L’Union européenne repose sur un pacte : la confiance mutuelle des Etats membres entre eux. Tout ce qui peut remettre en cause cette confiance mutuelle est une menace potentielle pour l’autonomie et le fonctionnement de l’Union. Sans nécessairement parler en retour de « méfiance mutuelle » entre Etats parties du Conseil de l’Europe, force est cependant de constater que l’absence de correspondance quant à ce principe est celle qui conduit aux principales difficultés identifiées par la CJUE, notamment sur le mécanisme (proposé) du codéfendeur, par lequel l’Union ou un Etat membre peut se joindre à la procédure ouverte devant la CEDH lorsque l’Union ou un Etat membre est mis en cause. Ce mécanisme, à lire en lien avec la procédure (proposée) de l’implication préalable, couvrant l’hypothèse où l’acte en cause n’a jamais été renvoyé par recours préjudiciel devant la CJUE, n’est pas automatique. Il fait l’objet d’un contrôle de recevabilité par la CEDH, qui pourrait de fait conduire cette dernière à se prononcer sur la répartition des compétences au sein de l’Union.

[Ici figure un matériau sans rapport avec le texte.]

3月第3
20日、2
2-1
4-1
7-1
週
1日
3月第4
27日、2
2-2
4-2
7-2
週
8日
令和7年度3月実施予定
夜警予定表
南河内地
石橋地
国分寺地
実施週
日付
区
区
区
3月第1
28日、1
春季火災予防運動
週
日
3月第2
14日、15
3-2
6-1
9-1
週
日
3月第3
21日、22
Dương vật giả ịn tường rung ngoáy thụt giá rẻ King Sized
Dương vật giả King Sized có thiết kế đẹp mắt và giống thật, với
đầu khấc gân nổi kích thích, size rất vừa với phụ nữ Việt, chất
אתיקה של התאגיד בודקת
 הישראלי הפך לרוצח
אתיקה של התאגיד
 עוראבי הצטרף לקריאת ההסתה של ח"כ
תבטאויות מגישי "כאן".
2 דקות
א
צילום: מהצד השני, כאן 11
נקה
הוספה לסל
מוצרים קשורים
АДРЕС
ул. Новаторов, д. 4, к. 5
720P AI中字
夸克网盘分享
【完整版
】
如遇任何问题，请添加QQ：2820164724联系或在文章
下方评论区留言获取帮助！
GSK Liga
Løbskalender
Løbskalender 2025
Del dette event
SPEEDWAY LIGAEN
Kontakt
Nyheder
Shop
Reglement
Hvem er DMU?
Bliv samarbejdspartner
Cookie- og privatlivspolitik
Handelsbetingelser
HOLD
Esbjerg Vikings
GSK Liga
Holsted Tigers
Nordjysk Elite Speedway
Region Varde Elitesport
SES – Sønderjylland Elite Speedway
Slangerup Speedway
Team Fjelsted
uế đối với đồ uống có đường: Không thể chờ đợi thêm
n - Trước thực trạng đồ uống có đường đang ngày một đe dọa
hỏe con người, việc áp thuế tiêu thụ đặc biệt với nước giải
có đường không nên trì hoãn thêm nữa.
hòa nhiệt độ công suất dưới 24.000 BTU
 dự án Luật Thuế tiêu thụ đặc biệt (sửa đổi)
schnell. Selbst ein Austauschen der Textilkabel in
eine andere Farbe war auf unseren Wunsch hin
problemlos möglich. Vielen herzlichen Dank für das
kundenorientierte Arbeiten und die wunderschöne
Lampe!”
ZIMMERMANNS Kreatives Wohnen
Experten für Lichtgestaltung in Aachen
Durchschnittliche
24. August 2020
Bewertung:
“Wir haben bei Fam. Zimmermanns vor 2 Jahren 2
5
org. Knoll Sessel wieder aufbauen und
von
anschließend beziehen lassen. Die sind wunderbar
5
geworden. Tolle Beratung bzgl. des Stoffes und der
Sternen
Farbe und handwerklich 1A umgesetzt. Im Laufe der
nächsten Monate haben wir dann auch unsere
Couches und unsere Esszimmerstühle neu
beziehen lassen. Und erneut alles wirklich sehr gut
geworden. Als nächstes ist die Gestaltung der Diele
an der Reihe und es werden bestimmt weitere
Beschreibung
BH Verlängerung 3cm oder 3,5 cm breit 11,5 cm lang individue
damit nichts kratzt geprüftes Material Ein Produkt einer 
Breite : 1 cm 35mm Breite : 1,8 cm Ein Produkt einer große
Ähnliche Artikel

La compétence exclusive de la CJUE dans ce domaine doit clairement être préservée. Il s’agit dès lors de renforcer la procédure d’implication préalable sur l’ensemble des questions d’interprétation du droit de l’Union européenne et, pour ce faire, de poser pour principe que le mécanisme du codéfendeur soit de droit, sans examen préalable de recevabilité par la CEDH. Concernant la confiance mutuelle au cœur des relations entre Etats membres de l’Union européenne, reconnue par la CEDH dans l’arrêt Povse en 2010, la codification de cette jurisprudence dans un accord d’adhésion modifié ne serait-elle pas la solution ? Enfin, s’agissant de la politique étrangère et de sécurité commune (PESC) de l’Union européenne, dont les décisions et autres actes échappent aujourd’hui à la CJUE à l’exception des recours en annulation contre les actes de portée individuelle en matière de sanctions, et que l’adhésion à la Convention exposerait au contrôle de la CEDH, une révision partielle étendant la liste des actes contrôlables par la CJUE pourrait peut-être être envisagée.
De l’échange de ce matin avec le Vice-Président Lenaerts, je retire le sentiment que si l’avis de la CJUE est sévère, il ne ferme pas la porte au rebond. Encore faut-il pour cela qu’existe une volonté politique tant entre Etats membres de l’Union européenne que dans le cadre plus vaste des 47 Etats parties au Conseil de l’Europe, et notamment parmi ceux des 19 Etats parties qui ne sont pas membres de l’Union. Eux peuvent trouver, non sans raison, que la longueur de cette négociation, ses multiples rebondissements et les accommodements qui leurs sont demandés sont peut-être excessifs. Il n’en reste pas moins que ce rebond est l’unique clé de la construction cohérente d’une Europe des droits au service du citoyen. Cette perspective ne peut être abandonnée et j’espère de tout cœur que, passée l’incompréhension initiale, les capitales et les institutions européennes sauront reprendre l’échange pour parvenir enfin à cet objectif fort pour les Européens.